La dépendance des Iraniens aux cryptomonnaies ne cesse de croître, en raison de la fragilité du système financier national et des sanctions internationales prolongées. En octobre 2025, la plus grande banque privée d’Iran, Future Bank (Ayandeh Bank), a déclaré faillite avec une perte de 5,1 milliards de dollars et 3 milliards de dettes, affectant plus de 42 millions de clients. Par la suite, la Banque centrale iranienne a mis en garde contre la dissolution de huit autres banques locales si aucune réforme n’était engagée. Face à la perte de confiance dans le système bancaire traditionnel et à la chute du rial, les cryptomonnaies sont devenues un outil essentiel pour stocker la valeur et transférer des fonds.
Nobitex occupe une position clé dans cet écosystème, traitant environ 87 % des transactions cryptographiques en Iran. En 2025, la plateforme a réalisé un volume total de 7,2 milliards de dollars, avec plus de 11 millions d’utilisateurs. Il est également important de noter qu’Elliptic a lié cette plateforme à des activités financières associées aux Forces Qods (IRGC), et en janvier 2026, a découvert que la Banque centrale iranienne utilisait probablement cette plateforme pour soutenir la faiblesse de la monnaie nationale.
Avec les sanctions américaines ciblant les agents iraniens, les cryptomonnaies sont largement perçues comme un moyen de contourner ces sanctions et d’accéder aux devises fortes. Cependant, Nobitex lui-même a aussi été confronté à des défis de sécurité, notamment lors d’une attaque de 81 millions de dollars en juin 2025, qui a temporairement ébranlé la confiance dans la plateforme.

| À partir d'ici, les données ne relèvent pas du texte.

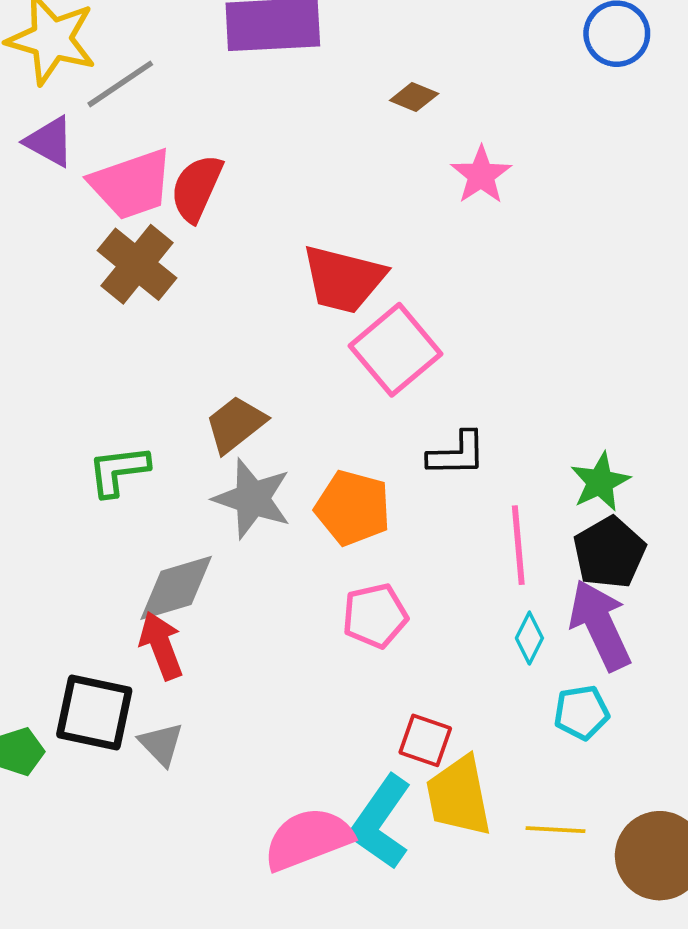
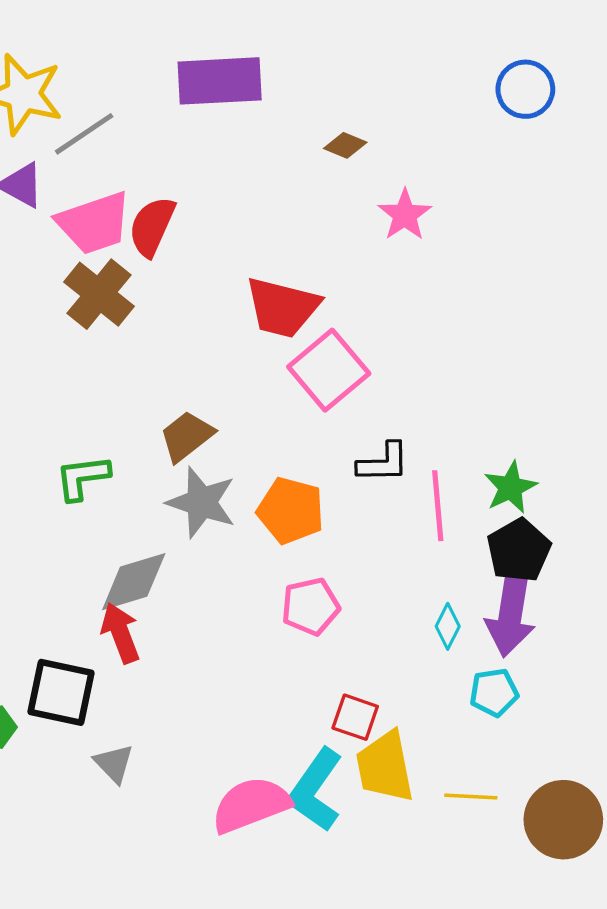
pink line: (518, 545) -> (438, 506), moved
purple arrow: (600, 625) -> (510, 615), turned -146
gray triangle: (161, 744) -> (114, 763), moved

L’escalade soudaine de la situation au Moyen-Orient a provoqué une forte volatilité sur le marché mondial des cryptomonnaies après l’annonce des bombardements. Le Bitcoin ($BTC) a chuté rapidement, passant sous 64 000 dollars, avant de se stabiliser autour de 65 000. L’Ethereum ($ETH) et d’autres tokens majeurs ont également subi des pertes, atteignant environ 3,8 %. Cependant, la reprise a été tout aussi rapide : après une brève vente, le Bitcoin a rebondi rapidement vers 68 000 dollars, montrant une résilience « sans panique ».
Ce comportement du marché met en évidence la sensibilité extrême des actifs cryptographiques face à la pression géopolitique. Les investisseurs surveillent également la stabilité de l’approvisionnement en pétrole, notamment la possibilité d’un blocus du détroit d’Hormuz. Si les prix du pétrole s’envolaient en raison du conflit, cela pourrait modifier les anticipations d’inflation mondiale et influencer la valorisation des actifs risqués comme les cryptomonnaies.
Actuellement, le consensus général est que, bien que l’attaque initiale ait provoqué une crise de liquidité locale et des sorties de capitaux, la fonction des cryptomonnaies en tant qu’actifs de refuge global se renforce, en particulier dans des régions comme l’Iran où la souveraineté financière est fragilisée, faisant des actifs numériques un pilier incontournable de « l’économie parallèle ».